Before the New Year, most Oscar prediction experts were in agreement that it would be Leonardo DiCaprio winning Best Actor. He will most likely win Best Actor in a Motion Picture Drama at the Golden Globes on Sunday, because those dicksuckers at the Hollywood Foreign Press Association love him. But they don’t get a say at the Oscars. Many people who do have a say at the Oscars are in Palm Springs, which is where Bryan Cranston was on Saturday night.
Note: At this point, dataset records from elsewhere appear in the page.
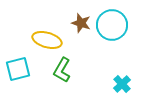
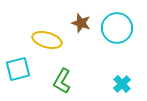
cyan circle: moved 5 px right, 3 px down
green L-shape: moved 11 px down
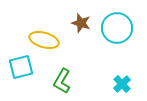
yellow ellipse: moved 3 px left
cyan square: moved 3 px right, 2 px up
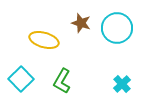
cyan square: moved 12 px down; rotated 30 degrees counterclockwise
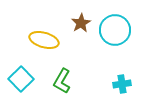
brown star: rotated 24 degrees clockwise
cyan circle: moved 2 px left, 2 px down
cyan cross: rotated 36 degrees clockwise
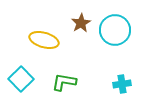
green L-shape: moved 2 px right, 1 px down; rotated 70 degrees clockwise
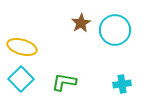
yellow ellipse: moved 22 px left, 7 px down
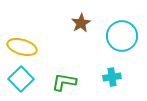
cyan circle: moved 7 px right, 6 px down
cyan cross: moved 10 px left, 7 px up
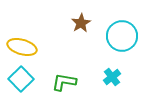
cyan cross: rotated 30 degrees counterclockwise
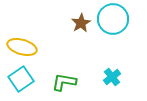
cyan circle: moved 9 px left, 17 px up
cyan square: rotated 10 degrees clockwise
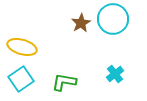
cyan cross: moved 3 px right, 3 px up
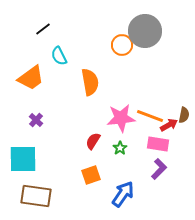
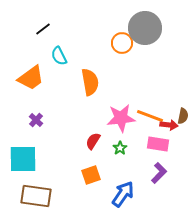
gray circle: moved 3 px up
orange circle: moved 2 px up
brown semicircle: moved 1 px left, 1 px down
red arrow: rotated 36 degrees clockwise
purple L-shape: moved 4 px down
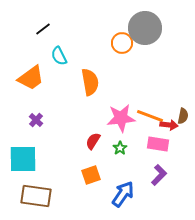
purple L-shape: moved 2 px down
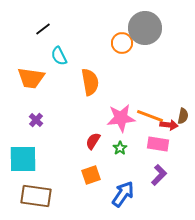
orange trapezoid: rotated 44 degrees clockwise
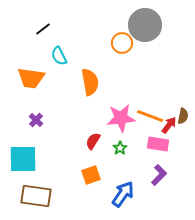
gray circle: moved 3 px up
red arrow: rotated 60 degrees counterclockwise
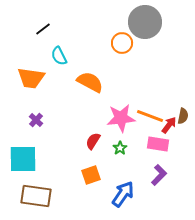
gray circle: moved 3 px up
orange semicircle: rotated 52 degrees counterclockwise
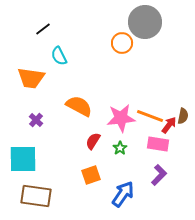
orange semicircle: moved 11 px left, 24 px down
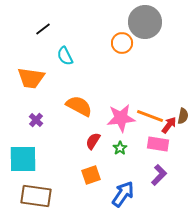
cyan semicircle: moved 6 px right
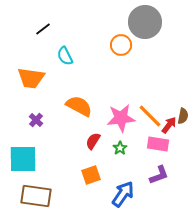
orange circle: moved 1 px left, 2 px down
orange line: rotated 24 degrees clockwise
purple L-shape: rotated 25 degrees clockwise
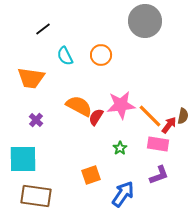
gray circle: moved 1 px up
orange circle: moved 20 px left, 10 px down
pink star: moved 13 px up
red semicircle: moved 3 px right, 24 px up
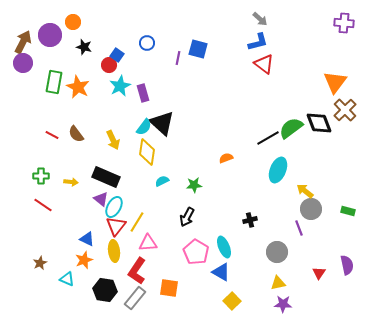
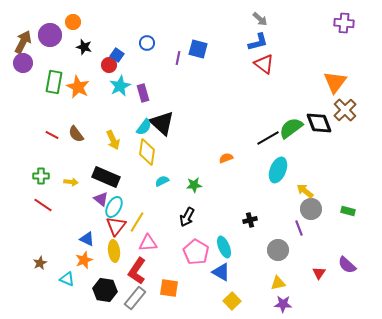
gray circle at (277, 252): moved 1 px right, 2 px up
purple semicircle at (347, 265): rotated 144 degrees clockwise
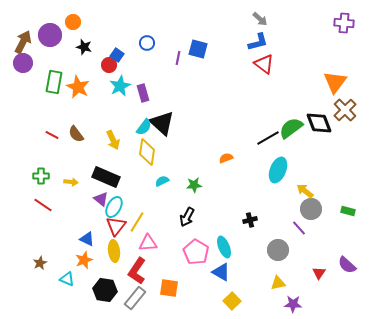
purple line at (299, 228): rotated 21 degrees counterclockwise
purple star at (283, 304): moved 10 px right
Cranston was there to receive the Spotlight Award for his work in Trumbo. They love him in Palm Springs. He owns a theatre in Palm Desert. And, according to Deadline, his acceptance speech was all “class and elegance”, taking his time to talk about the message in his film, and why it matters just as much today as it did then:
“Dalton Trumbo was not a hero. He was a man who was just defending his civil liberties. He would not have said he was a hero, but there were many heroes during that dark time in Hollywood and American history. Certainly Kirk Douglas is a hero. Certainly Otto Preminger is a hero. And there are thousands of other people who were not blacklisted who saw an injustice and tried to right the wrong. Those are the people who should be celebrated for the message of Trumbo, and if our little movie is successful then hopefully the next generation of filmgoers will come away with asking the question: Did these 10 men go to prison knowing that they committed no crime? That they had an ideology that was not popular at the time but that was no crime? Hopefully they will realize that the blacklist was not a show on NBC, or also the blacklist is not that list writers want to get on so hopefully their screenplays will get sold. I would love to see that name change … My favorite line in the movie is when Dalton Trumbo confronts John Wayne and says ‘the whole point of this fight is that we both have the right to be wrong’. I am still questioning whether the Palm Springs Film Festival got this Spotlight award wrong, but I am going to get off this stage before they can change their minds.”
Those old white guys in the Academy who remember the Trumbo times? They’re all over this. As Sarah remarked to me when Cranston started making serious moves a month ago, Hollywood loves to celebrate itself, to highlight its (hypocritical) integrity. This is the kind of speech that would make Hollywood very happy on Oscar night.
No doubt, right now, because Leo was cold and didn’t really get penetrated by a cartoon bear, Bryan Cranston is an underdog. But a LOT can happen in 8 weeks. At the very least, he can make Leo really, really work for it.